- WHAT THE EXERCISE ASKS -
Copy out, precisely as given, the lines from the line with "Find the piano at (465, 641)" to the end of the entries that follow.

(Records drawn from a dataset)

Start of Block

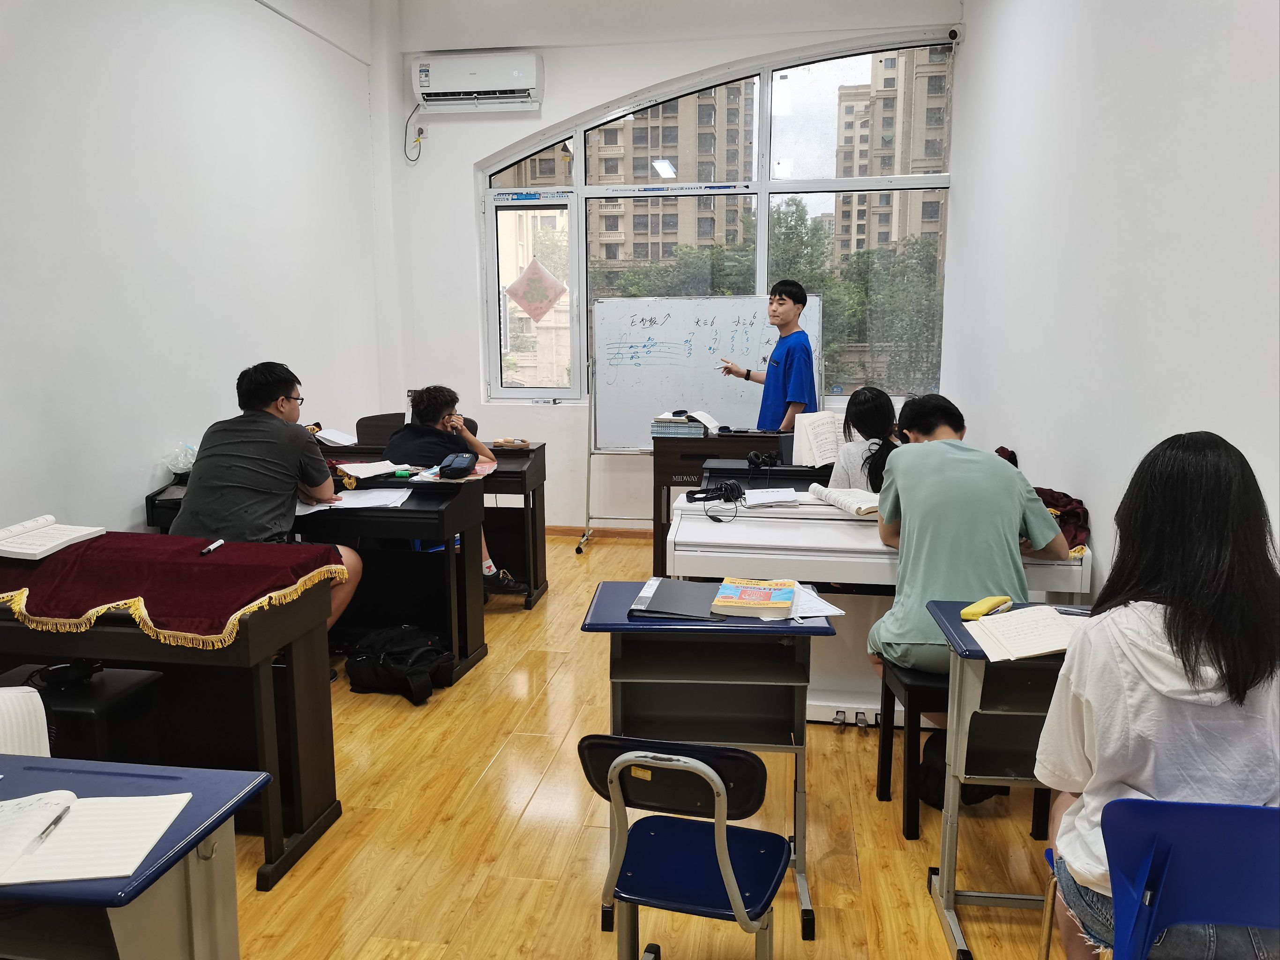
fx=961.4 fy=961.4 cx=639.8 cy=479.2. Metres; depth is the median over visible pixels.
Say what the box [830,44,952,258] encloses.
apartment building
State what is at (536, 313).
paper decoration
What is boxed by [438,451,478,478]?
pencil case
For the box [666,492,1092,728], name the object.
piano
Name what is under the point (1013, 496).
man
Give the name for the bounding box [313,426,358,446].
open book
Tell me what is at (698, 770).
blue chair
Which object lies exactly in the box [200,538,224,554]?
marker
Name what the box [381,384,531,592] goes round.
boy
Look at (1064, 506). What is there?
red cloth
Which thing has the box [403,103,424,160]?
power cord
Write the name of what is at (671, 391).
whiteboard
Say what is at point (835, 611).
paper
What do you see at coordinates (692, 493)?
headphones
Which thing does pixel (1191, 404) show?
right wall
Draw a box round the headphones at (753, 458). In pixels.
[746,449,781,468]
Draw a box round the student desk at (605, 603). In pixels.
[578,581,833,938]
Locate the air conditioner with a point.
(483, 95)
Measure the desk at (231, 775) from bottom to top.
0.721 m
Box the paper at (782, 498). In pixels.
[742,486,800,506]
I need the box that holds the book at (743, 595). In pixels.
[709,577,796,618]
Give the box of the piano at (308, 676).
[0,549,349,890]
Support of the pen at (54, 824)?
on the open notebook at (3, 802)
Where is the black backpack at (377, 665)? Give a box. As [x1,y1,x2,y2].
[344,623,452,703]
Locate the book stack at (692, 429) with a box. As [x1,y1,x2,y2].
[651,415,706,436]
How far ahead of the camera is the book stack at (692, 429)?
5.31 m
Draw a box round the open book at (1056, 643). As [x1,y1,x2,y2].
[963,604,1085,661]
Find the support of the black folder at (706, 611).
on the student desk at (605, 603)
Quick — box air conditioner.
[408,50,543,111]
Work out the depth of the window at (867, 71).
6.41 m
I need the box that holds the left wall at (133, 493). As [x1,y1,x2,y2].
[0,0,387,541]
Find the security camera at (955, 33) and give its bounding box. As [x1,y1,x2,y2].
[945,25,962,42]
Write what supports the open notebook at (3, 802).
on the desk at (231, 775)
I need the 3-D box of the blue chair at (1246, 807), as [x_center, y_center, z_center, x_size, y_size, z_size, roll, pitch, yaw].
[0.965,0.852,1.595,0.496,0.753,0.465,1,9,9]
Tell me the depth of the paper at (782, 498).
3.67 m
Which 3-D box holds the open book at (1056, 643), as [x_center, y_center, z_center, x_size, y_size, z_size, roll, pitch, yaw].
[0.912,0.345,2.194,0.273,0.033,0.239,1,9,9]
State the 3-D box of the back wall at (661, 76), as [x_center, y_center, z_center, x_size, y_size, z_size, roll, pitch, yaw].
[0.227,-1.370,6.347,3.681,3.577,0.249,1,9,9]
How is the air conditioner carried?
attached to the back wall at (661, 76)
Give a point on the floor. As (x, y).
(494, 665)
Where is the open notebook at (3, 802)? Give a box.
[0,787,190,886]
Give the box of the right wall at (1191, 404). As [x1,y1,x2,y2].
[944,0,1279,591]
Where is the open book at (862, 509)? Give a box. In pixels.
[808,482,882,516]
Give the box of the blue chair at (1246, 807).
[1047,794,1279,959]
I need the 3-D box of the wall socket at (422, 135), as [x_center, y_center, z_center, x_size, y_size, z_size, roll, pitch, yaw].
[-1.432,-2.280,6.340,0.071,0.117,0.020,1,9,9]
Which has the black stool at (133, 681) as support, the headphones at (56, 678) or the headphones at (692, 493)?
the headphones at (56, 678)
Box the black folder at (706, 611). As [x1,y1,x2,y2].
[628,577,723,619]
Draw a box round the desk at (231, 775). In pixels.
[0,753,267,959]
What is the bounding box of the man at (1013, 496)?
[866,395,1067,688]
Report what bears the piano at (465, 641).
on the floor
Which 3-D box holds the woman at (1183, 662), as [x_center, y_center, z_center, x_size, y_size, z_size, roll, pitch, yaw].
[0.956,0.412,1.691,0.458,0.941,0.538,1,9,9]
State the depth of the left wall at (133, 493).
4.34 m
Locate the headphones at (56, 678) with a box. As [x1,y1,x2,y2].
[28,659,101,688]
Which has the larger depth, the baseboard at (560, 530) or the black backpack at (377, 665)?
the baseboard at (560, 530)
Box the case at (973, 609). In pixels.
[959,595,1011,619]
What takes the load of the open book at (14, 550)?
on the red cloth at (300, 573)
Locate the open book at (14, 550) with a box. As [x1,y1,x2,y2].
[0,514,107,560]
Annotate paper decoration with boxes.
[504,256,566,322]
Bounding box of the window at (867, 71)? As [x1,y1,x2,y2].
[479,36,957,406]
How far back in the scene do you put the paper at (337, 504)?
3.83 m
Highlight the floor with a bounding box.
[205,527,1071,959]
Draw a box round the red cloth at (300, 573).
[0,529,352,649]
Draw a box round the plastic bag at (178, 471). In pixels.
[164,442,198,474]
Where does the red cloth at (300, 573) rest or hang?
on the piano at (308, 676)
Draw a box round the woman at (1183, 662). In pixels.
[1035,429,1279,959]
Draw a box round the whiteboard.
[587,291,814,544]
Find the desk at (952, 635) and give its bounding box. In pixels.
[919,596,1094,957]
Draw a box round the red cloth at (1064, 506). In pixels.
[1032,486,1090,552]
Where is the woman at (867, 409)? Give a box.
[827,387,901,490]
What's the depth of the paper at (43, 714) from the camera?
1.98 m
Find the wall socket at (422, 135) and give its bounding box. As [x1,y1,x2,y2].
[414,123,429,144]
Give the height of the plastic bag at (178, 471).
0.141 m
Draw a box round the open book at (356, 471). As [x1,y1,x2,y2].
[334,460,413,480]
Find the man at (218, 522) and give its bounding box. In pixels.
[169,361,366,640]
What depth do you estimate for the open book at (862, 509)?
3.54 m
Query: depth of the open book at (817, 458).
4.60 m
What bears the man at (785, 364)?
on the floor
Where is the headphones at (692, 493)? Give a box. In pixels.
[683,480,741,502]
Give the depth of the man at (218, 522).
3.44 m
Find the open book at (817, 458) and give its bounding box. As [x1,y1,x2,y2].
[790,410,847,466]
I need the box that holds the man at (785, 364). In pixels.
[717,280,821,428]
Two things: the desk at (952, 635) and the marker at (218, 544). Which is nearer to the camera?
the desk at (952, 635)
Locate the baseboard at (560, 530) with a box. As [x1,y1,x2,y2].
[546,524,652,539]
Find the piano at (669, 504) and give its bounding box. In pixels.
[655,427,803,575]
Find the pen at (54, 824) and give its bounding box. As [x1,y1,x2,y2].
[27,803,72,851]
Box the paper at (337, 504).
[294,487,413,512]
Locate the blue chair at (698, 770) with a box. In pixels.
[578,735,787,959]
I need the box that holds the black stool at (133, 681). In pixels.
[0,660,164,759]
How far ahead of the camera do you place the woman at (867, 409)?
4.09 m
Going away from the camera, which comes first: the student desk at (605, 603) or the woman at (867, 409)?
the student desk at (605, 603)
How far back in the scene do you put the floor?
2.76 m
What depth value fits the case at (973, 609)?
2.35 m
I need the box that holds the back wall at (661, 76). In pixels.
[360,0,968,534]
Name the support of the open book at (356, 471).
on the piano at (465, 641)
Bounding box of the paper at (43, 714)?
[0,685,52,756]
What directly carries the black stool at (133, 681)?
on the floor
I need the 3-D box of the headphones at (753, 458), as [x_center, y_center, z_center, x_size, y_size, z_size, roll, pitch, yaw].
[0.571,-0.098,4.415,0.162,0.075,0.207,1,9,9]
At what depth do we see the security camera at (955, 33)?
5.81 m
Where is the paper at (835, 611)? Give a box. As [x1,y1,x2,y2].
[788,583,846,620]
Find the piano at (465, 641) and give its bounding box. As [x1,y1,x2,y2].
[149,469,485,683]
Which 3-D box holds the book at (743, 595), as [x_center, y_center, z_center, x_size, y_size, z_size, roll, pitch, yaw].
[0.299,0.300,2.495,0.194,0.036,0.215,1,9,9]
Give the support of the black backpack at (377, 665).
on the floor
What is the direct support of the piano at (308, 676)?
on the floor
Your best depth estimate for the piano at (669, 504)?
5.15 m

End of Block

- FINISHED EXERCISE -
Find the piano at (465, 641) and give its bounding box. As [x1,y1,x2,y2].
[149,469,485,683]
Which 3-D box holds the book at (743, 595), as [x_center, y_center, z_center, x_size, y_size, z_size, roll, pitch, yaw].
[0.299,0.300,2.495,0.194,0.036,0.215,1,9,9]
Give the support of the black backpack at (377, 665).
on the floor
What is the direct support of the piano at (308, 676)?
on the floor
Your best depth estimate for the piano at (669, 504)?
5.15 m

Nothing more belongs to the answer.